Los palestinos acusan a Sharon de usar la guerra antiterrorista estadounidense como pretexto para reocupar grandes franjas de territorio palestino que Israel había cedido bajo los acuerdos de paz de la década de 1990 y bloquear sus sueños de declarar un estado. "Sharon sacó provecho del 11 de septiembre y el gobierno de Bush le ha seguido el juego", dijo el ministro palestino Saeb Erekat.

Pero incluso algunos funcionarios palestinos de alto rango admiten en privado que Arafat es en parte responsable de la situación en que se encuentra. Arafat aparentemente creyó que tras rechazar la adhesión de Bin Laden a la causa palestina podía convencer a Washington de que los palestinos eran víctimas de la agresión israelí y forzar el fin del conflicto bajo sus propios términos.

El líder palestino incluso hizo arreglos para que las cámaras de televisión lo filmaran donando sangre para los supervivientes del 11 de septiembre, con la esperanza de contrarrestar las imágenes de palestinos celebrando en Naplusa y distribuyendo caramelos en Jerusalén Oriental el día de los atentados. Arafat no sólo subestimó el respaldo estadounidense a Israel, sino que no logró entender hasta qué punto la opinión de Washington se había endurecido en su contra, tras una serie de atentados suicidas y la captura israelí de un cargamento de armas en enero, dijeron diplomáticos.
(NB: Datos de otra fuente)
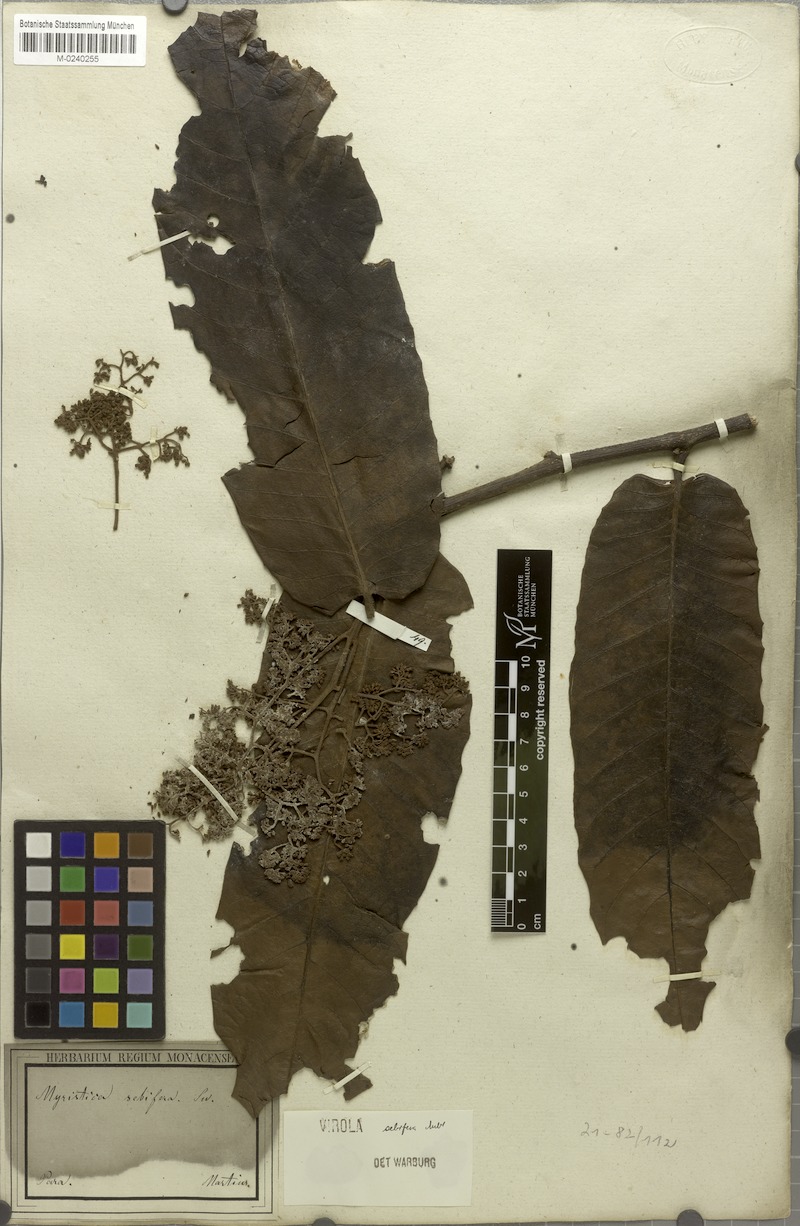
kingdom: Plantae
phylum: Tracheophyta
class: Magnoliopsida
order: Magnoliales
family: Myristicaceae
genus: Virola
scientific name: Virola sebifera
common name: Red ucuuba
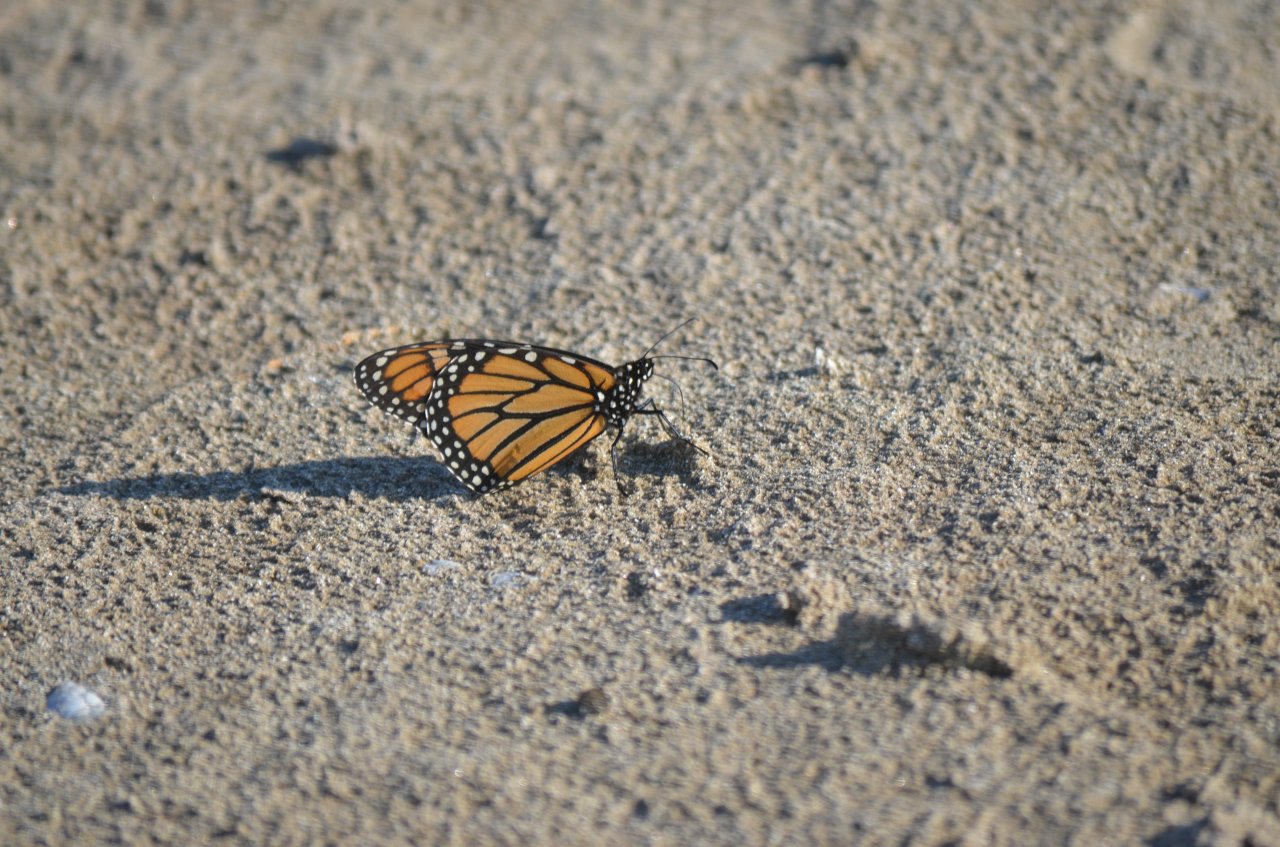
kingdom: Animalia
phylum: Arthropoda
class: Insecta
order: Lepidoptera
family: Nymphalidae
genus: Danaus
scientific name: Danaus plexippus
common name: Monarch
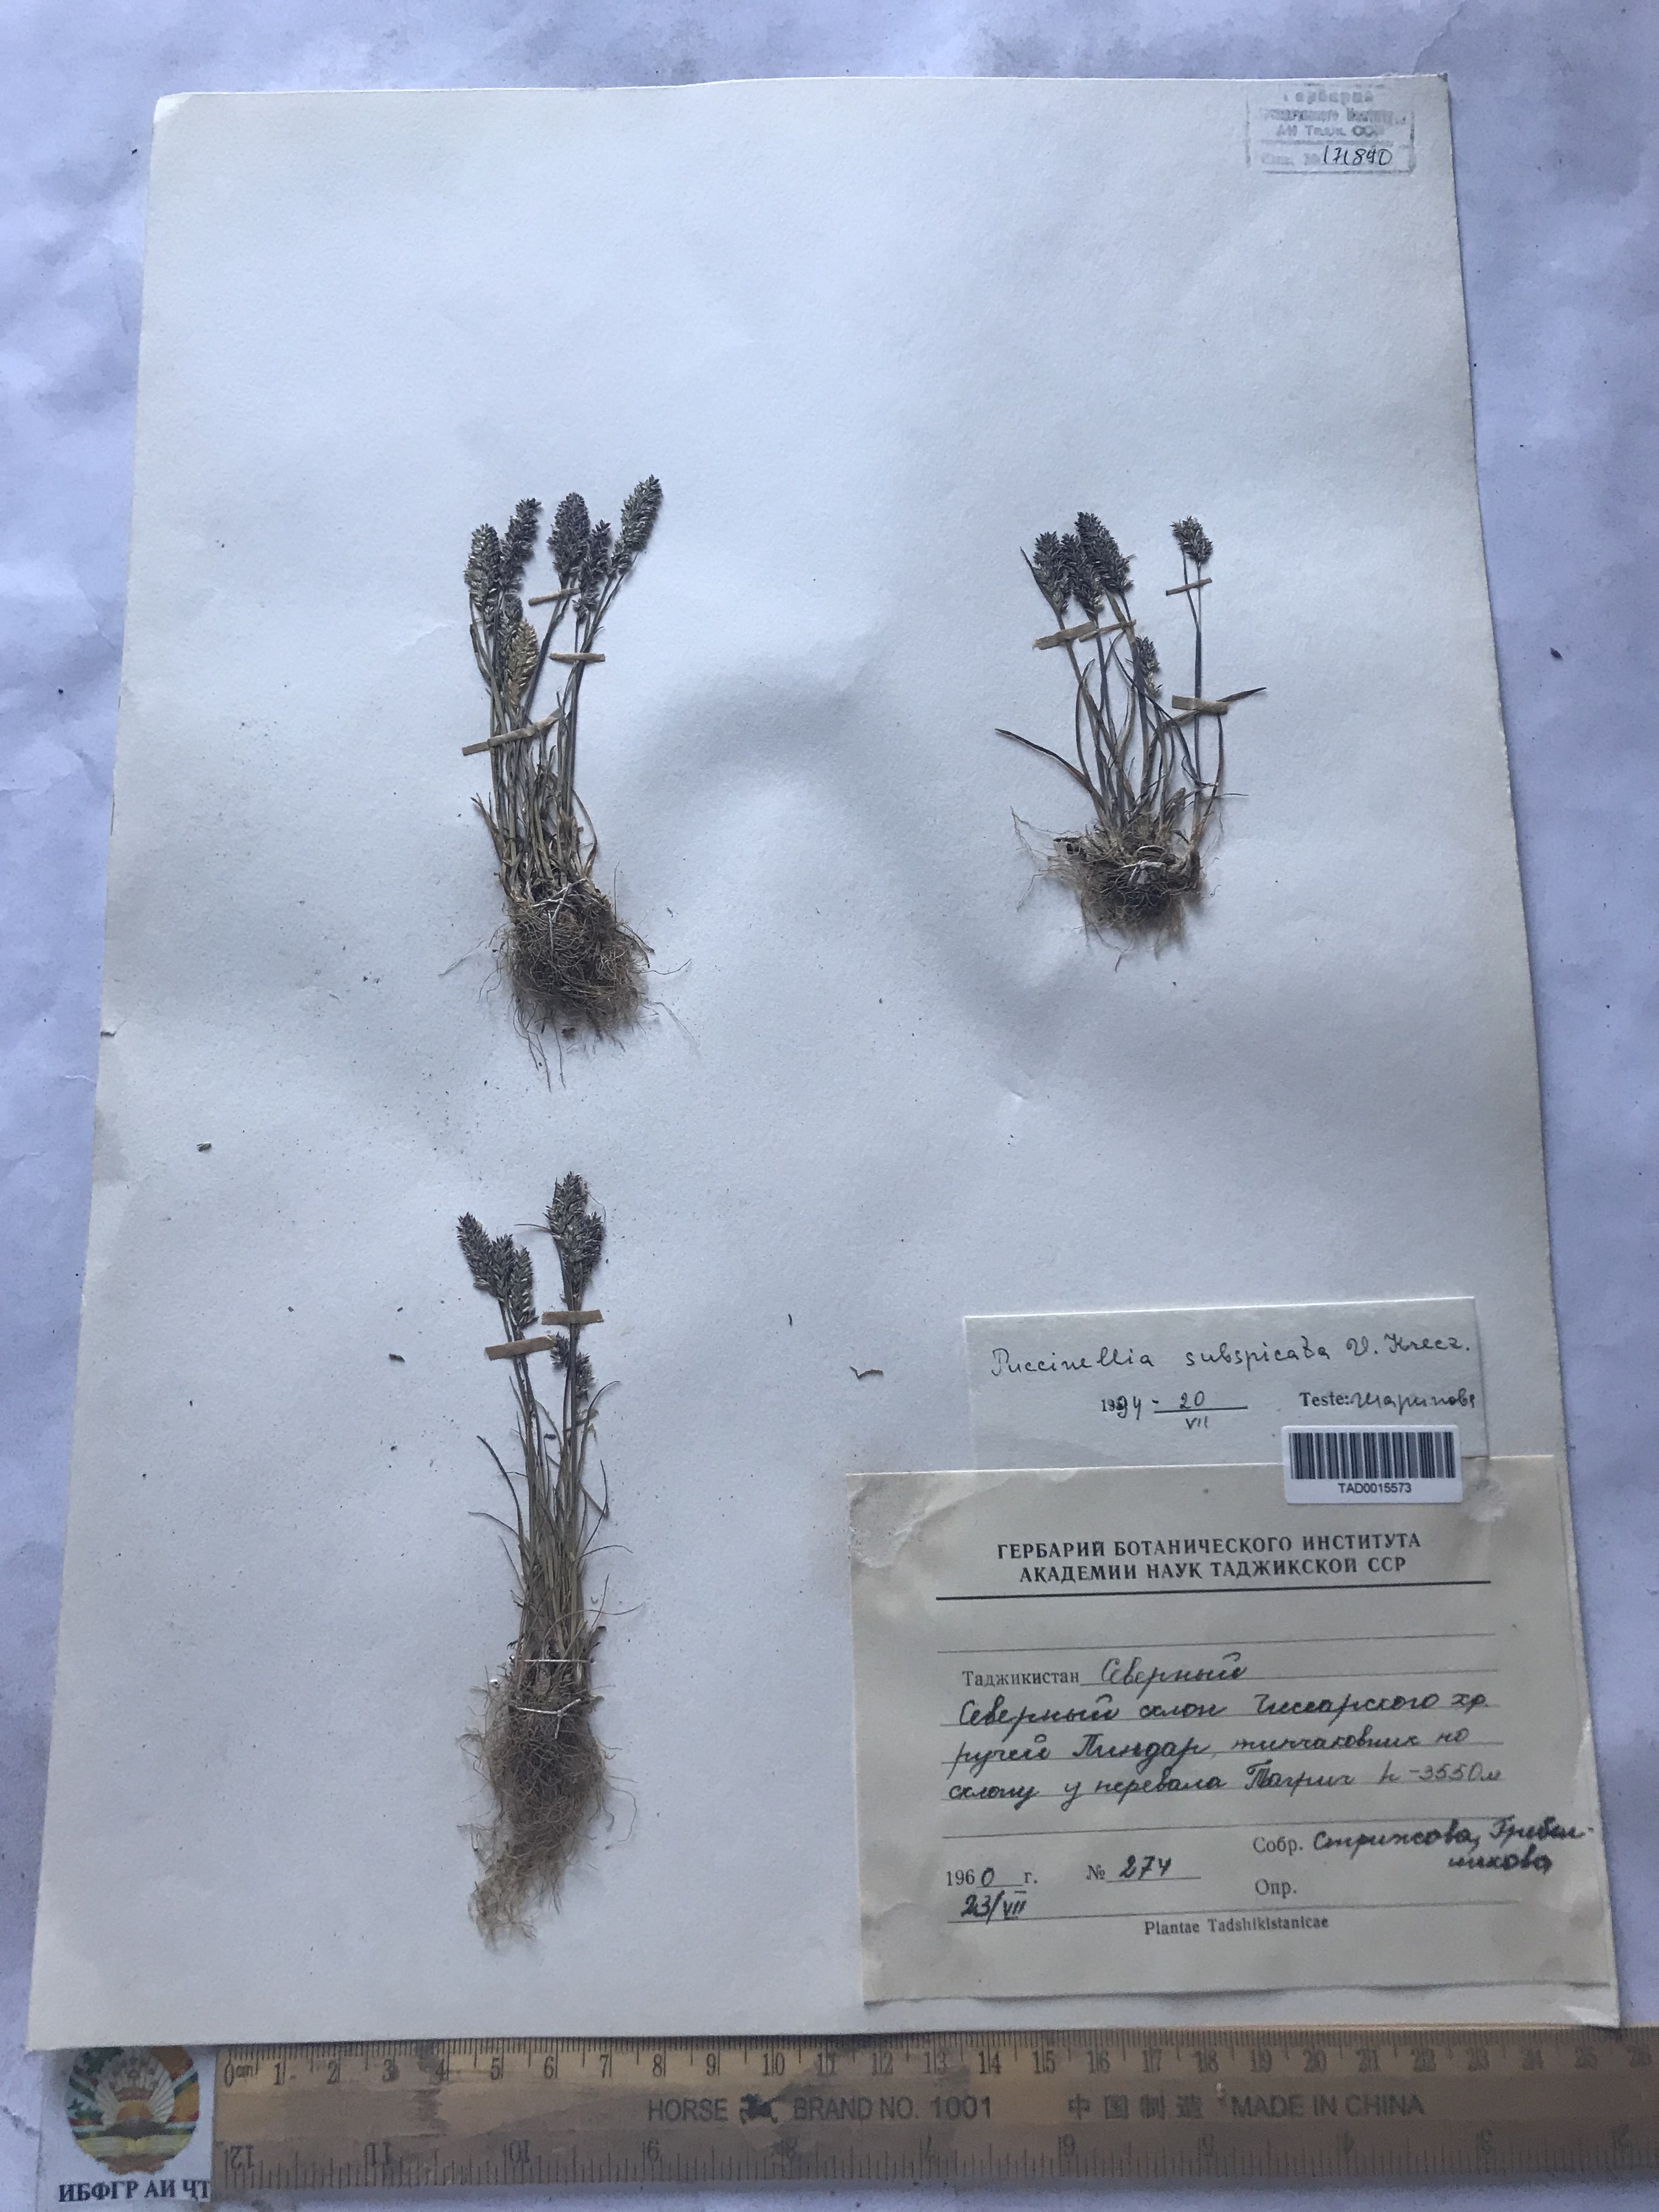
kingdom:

"Los palestinos no son víctimas del 11 de septiembre. Son víctimas de la inacción de sus dirigentes contra los terroristas entre ellos", dijo Raanan Gissin, un asesor de alto rango de Sharon. El analista político palestino Ali Jarbawi señaló que aunque Sharon pudo persuadir a Bush para que desairara a Arafat, el líder palestino sigue siendo un poder al que hay que tomar en cuenta.
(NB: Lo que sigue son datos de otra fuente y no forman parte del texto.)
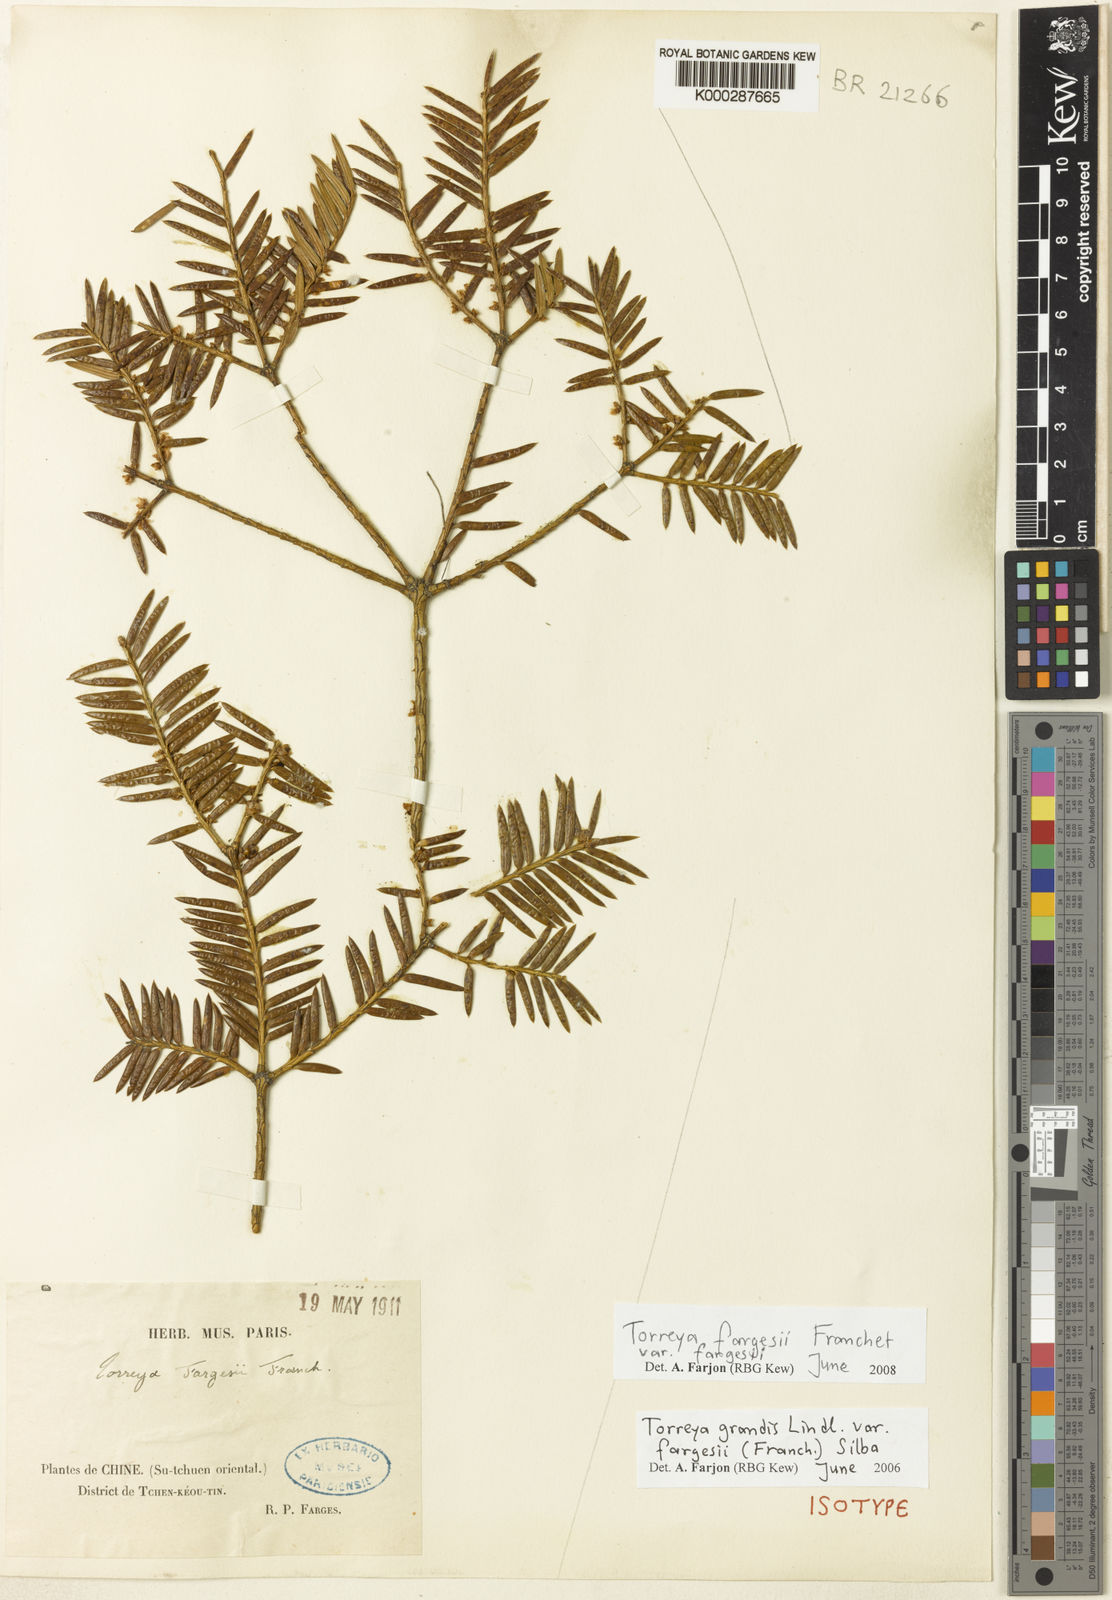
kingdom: Plantae
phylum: Tracheophyta
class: Pinopsida
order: Pinales
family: Taxaceae
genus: Torreya
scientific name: Torreya fargesii
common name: Farges nutmeg tree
"Israel y Estados Unidos no pueden hacer que Arafat desaparezca con un chasquido de los dedos", dijo. "Todo indica que seguirá siendo el hombre a cargo cuando llegue el momento de hablar de paz". Mientras tanto, dijo Jarbawi, el control militar de las ciudades cisjordanas, los "asesinatos" de militantes y las demoliciones de viviendas por parte de Israel sólo incitarán a más violencia, a medida que los palestinos comunes y corrientes se vuelvan más radicales.

Panorama sombrío
Muchos diplomáticos extranjeros comparten ese panorama sombrío y no ven fin a la vista al conflicto de 23 meses, en el que al menos 1.510 palestinos y 589 israelíes han muerto. Creen que las elecciones palestinas fijadas para enero y las reformas democráticas anunciadas apresuradamente a instancias de Bush no satisfarán las demandas estadounidenses e israelíes si, como se espera, Arafat permanece en el poder.

La desconfianza es tan profunda que hasta un acuerdo limitado dirigido a probar las aguas para una retirada gradual israelí de las áreas ocupadas ha quedado empantanado en medio de recriminaciones.
Una propuesta de paz israelí que obtuvo respaldo internacional previamente este año se ha desvanecido, y la mediación extranjera tiene pocas esperanzas de progreso.

Sharon dejó en claro los límites de la influencia estadounidense cuando desafió las demandas de Bush en la primavera pasada de que Israel se retirara de inmediato de las áreas palestinas, y Washington ahora parece menos dispuesto a involucrarse en el pantano del Oriente Medio. Pero tras deleitarse con el respaldo de la Casa Blanca a su estrategia post-11 de septiembre, Sharon podría estar comenzando a sentir parte de las repercusiones políticas. Las encuestas más recientes han mostrado un descenso de su tasa de aprobación, en medio de la decepción pública por los continuos ataques suicidas palestinos y su fracaso para articular una visión que ponga fin al conflicto.